Let’s calculate what charges on health care will be for them:
‘Andrew’: 19 years old, BMI 27.9, has no children, smokes, from northwest region.
Lisa: 60 years old, BMI 50, 2 children, doesn’t smoke, from southeast region.
James: 30 years old. BMI 31.2, no children, doesn’t smoke, from northeast region.
Andrew <- data.frame(age = 19,
bmi = 27.9,
sex = "male",
children = 0,
smoker = "yes",
region = "northwest")
print(paste0("Health care charges for Andrew is $",round(predict(Model_0, Andrew), 2 )))
## [1] "Health care charges for Andrew is $18728.54"
Lisa <- data.frame(age = 60,
bmi = 50,
sex = "female",
children = 2,
smoker = "no",
region = "southeast")
print(paste0("Health care charges for Lisa is $ ", round(predict(Model_0, Lisa), 2)))

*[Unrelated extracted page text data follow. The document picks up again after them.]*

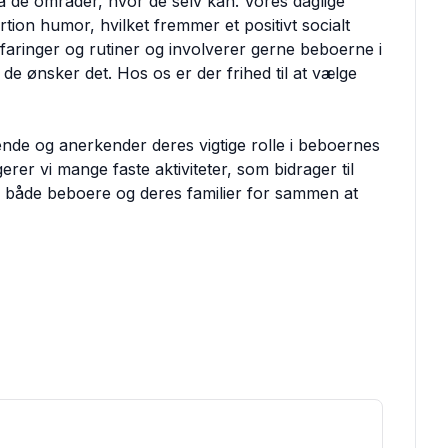
å de områder, hvor de selv kan. Vores daglige
ion humor, hvilket fremmer et positivt socialt
rfaringer og rutiner og involverer gerne beboerne i
e ønsker det. Hos os er der frihed til at vælge
nde og anerkender deres vigtige rolle i beboernes
rer vi mange faste aktiviteter, som bidrager til
ra både beboere og deres familier for sammen at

## [1] "Health care charges for Lisa is $ 13645.35"
James <- data.frame(age = 30,
bmi = 31.2,
sex = "male",
children = 0,
smoker = "no",
region = "northeast")
print(paste0("Health care charges for James is $ ", round(predict(Model_0, James), 2)))

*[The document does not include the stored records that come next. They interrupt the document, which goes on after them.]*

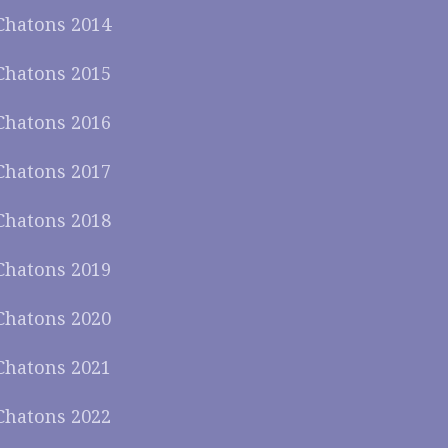
Chatons 2014
Chatons 2015
Chatons 2016
Chatons 2017
Chatons 2018
Chatons 2019
Chatons 2020
Chatons 2021
Chatons 2022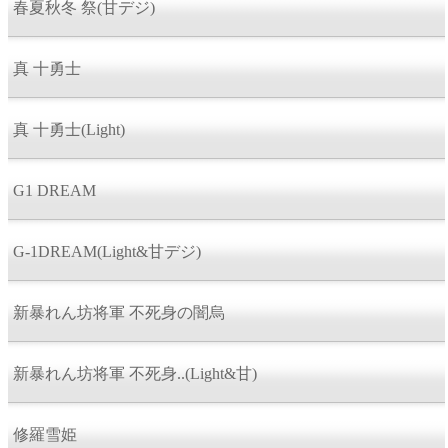
春夏秋冬 祭(甘デジ)
真 十勇士
真 十勇士(Light)
G1 DREAM
G-1DREAM(Light&甘デジ)
新暴れん坊将軍 不死身の闇烏
新暴れん坊将軍 不死身..(Light&甘)
修羅雪姫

## [1] "Health care charges for James is $ 5490.38"
The comparison between the Decision Tree and Random Forest regression models demonstrates the clear superiority of Random Forest in predicting healthcare costs. Its lower RMSE and MAE, combined with a higher R_squared value that indicate that Random Forest provides more accurate, precise, and reliable predictions. While the Decision Tree offers simplicity and interpretability, its performance limitations make it less suitable for complex datasets. In the context of healthcare cost forecasting, Random Forest emerges as the optimal model, enabling informed decision-making and effective resource allocation.